What you need to do:
Copy out the lines verbatim, from the one containing "scientific name: Dictyota divaricata" through the one containing "name author: (Mart. ex Choisy) Meisn.", both included.

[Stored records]

● ● ● ●

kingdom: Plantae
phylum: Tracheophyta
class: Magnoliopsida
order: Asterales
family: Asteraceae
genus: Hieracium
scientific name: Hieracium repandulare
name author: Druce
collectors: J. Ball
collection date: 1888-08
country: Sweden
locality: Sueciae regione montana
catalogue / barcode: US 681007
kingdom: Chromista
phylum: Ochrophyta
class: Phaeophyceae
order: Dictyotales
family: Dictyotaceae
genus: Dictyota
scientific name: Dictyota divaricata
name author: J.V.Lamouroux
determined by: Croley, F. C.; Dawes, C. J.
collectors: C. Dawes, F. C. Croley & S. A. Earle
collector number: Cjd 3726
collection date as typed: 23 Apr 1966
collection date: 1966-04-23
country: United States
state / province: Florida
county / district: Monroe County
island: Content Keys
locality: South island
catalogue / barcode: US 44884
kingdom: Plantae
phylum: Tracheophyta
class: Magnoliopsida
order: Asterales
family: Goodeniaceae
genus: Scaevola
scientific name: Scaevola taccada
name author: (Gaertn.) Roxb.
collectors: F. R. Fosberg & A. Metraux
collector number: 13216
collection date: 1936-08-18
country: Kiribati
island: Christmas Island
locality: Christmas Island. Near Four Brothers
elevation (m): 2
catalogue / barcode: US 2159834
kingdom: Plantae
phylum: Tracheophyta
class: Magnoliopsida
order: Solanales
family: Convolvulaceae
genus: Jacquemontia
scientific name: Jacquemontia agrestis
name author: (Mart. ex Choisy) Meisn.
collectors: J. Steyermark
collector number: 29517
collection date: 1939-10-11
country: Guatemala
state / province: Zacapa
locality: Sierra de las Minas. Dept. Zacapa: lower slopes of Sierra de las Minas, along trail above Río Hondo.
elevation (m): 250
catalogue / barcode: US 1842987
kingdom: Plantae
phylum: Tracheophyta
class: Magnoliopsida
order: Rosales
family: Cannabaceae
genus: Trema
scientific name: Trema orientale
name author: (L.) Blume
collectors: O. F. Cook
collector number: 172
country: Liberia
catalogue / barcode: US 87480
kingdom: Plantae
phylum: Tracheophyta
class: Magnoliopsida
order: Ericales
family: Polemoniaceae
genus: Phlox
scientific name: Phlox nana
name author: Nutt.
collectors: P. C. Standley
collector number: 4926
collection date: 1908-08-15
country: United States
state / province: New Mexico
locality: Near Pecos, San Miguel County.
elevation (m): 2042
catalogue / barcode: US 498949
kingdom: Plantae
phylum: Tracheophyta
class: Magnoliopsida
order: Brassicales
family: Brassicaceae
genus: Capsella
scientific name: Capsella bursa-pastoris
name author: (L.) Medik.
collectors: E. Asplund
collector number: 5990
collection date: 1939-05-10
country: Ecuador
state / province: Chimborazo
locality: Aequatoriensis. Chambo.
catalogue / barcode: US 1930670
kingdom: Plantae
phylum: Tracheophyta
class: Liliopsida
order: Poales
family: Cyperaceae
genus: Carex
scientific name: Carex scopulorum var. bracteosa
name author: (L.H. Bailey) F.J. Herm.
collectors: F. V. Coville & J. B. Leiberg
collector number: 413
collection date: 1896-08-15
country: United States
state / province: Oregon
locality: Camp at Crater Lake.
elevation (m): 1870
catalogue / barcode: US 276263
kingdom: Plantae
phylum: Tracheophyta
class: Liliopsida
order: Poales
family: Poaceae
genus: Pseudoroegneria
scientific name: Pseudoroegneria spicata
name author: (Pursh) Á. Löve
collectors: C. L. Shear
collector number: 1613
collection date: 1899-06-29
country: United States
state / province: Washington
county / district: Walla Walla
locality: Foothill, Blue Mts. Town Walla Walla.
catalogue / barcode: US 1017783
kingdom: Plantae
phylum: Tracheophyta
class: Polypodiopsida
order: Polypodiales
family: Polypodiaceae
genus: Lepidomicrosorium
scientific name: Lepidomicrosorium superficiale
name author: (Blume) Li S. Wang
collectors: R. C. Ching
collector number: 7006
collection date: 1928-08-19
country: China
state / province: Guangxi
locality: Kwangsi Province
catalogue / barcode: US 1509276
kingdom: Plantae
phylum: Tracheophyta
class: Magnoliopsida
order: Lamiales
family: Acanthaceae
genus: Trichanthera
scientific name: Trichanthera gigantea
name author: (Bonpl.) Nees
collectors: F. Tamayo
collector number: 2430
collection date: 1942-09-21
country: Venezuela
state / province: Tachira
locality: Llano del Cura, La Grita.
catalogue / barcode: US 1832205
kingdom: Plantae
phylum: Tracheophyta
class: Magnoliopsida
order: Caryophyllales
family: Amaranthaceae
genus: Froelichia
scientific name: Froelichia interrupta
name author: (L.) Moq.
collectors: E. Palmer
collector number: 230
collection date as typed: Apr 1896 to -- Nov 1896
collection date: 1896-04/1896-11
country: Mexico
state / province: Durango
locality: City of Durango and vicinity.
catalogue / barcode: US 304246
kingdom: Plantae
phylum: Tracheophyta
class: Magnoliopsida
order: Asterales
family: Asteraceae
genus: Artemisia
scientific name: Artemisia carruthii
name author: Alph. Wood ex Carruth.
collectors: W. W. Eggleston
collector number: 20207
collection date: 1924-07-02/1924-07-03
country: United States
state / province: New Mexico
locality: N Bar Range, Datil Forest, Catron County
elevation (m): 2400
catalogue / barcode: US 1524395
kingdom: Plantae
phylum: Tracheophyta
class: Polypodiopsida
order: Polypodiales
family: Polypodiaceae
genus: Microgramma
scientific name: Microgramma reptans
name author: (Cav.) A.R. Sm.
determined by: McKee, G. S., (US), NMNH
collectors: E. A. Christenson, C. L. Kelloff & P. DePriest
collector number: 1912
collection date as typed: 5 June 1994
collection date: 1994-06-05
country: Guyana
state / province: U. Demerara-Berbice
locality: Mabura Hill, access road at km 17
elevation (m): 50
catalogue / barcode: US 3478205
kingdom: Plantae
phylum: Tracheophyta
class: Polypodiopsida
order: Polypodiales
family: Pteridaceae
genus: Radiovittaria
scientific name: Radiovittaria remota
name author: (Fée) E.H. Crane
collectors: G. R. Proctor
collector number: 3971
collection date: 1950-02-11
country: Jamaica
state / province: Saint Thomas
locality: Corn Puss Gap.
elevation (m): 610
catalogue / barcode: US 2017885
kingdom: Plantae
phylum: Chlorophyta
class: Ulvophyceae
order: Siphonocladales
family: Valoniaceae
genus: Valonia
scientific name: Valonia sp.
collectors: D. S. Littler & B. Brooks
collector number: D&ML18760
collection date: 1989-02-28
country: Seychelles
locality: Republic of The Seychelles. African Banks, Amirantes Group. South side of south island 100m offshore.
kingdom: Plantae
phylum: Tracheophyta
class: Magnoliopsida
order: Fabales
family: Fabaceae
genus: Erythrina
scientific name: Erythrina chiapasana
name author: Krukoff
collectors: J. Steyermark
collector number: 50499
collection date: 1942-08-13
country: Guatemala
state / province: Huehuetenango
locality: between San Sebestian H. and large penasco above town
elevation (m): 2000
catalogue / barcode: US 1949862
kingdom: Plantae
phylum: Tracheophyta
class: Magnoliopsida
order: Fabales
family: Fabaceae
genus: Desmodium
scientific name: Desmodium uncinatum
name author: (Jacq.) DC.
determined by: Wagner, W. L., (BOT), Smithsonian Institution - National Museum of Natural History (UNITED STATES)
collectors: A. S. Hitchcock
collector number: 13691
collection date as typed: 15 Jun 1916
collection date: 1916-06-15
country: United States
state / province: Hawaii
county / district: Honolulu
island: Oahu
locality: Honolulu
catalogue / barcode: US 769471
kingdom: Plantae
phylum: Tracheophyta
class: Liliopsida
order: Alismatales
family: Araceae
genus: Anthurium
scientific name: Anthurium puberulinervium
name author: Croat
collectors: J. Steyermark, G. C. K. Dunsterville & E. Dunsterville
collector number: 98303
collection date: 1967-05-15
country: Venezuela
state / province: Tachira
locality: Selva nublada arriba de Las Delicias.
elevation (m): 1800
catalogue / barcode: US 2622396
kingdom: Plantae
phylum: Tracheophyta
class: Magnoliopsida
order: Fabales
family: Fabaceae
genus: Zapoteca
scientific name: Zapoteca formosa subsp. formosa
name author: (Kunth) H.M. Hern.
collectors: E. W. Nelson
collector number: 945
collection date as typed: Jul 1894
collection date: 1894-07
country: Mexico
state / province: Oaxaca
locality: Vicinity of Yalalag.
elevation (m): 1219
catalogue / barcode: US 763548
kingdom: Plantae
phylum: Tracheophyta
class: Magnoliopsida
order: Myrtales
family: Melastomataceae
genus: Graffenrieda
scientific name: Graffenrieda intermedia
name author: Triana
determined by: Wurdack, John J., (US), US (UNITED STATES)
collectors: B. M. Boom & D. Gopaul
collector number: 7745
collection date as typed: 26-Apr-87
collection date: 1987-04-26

● ● ● ●

Answer for the task:
scientific name: Dictyota divaricata
name author: J.V.Lamouroux
determined by: Croley, F. C.; Dawes, C. J.
collectors: C. Dawes, F. C. Croley & S. A. Earle
collector number: Cjd 3726
collection date as typed: 23 Apr 1966
collection date: 1966-04-23
country: United States
state / province: Florida
county / district: Monroe County
island: Content Keys
locality: South island
catalogue / barcode: US 44884
kingdom: Plantae
phylum: Tracheophyta
class: Magnoliopsida
order: Asterales
family: Goodeniaceae
genus: Scaevola
scientific name: Scaevola taccada
name author: (Gaertn.) Roxb.
collectors: F. R. Fosberg & A. Metraux
collector number: 13216
collection date: 1936-08-18
country: Kiribati
island: Christmas Island
locality: Christmas Island. Near Four Brothers
elevation (m): 2
catalogue / barcode: US 2159834
kingdom: Plantae
phylum: Tracheophyta
class: Magnoliopsida
order: Solanales
family: Convolvulaceae
genus: Jacquemontia
scientific name: Jacquemontia agrestis
name author: (Mart. ex Choisy) Meisn.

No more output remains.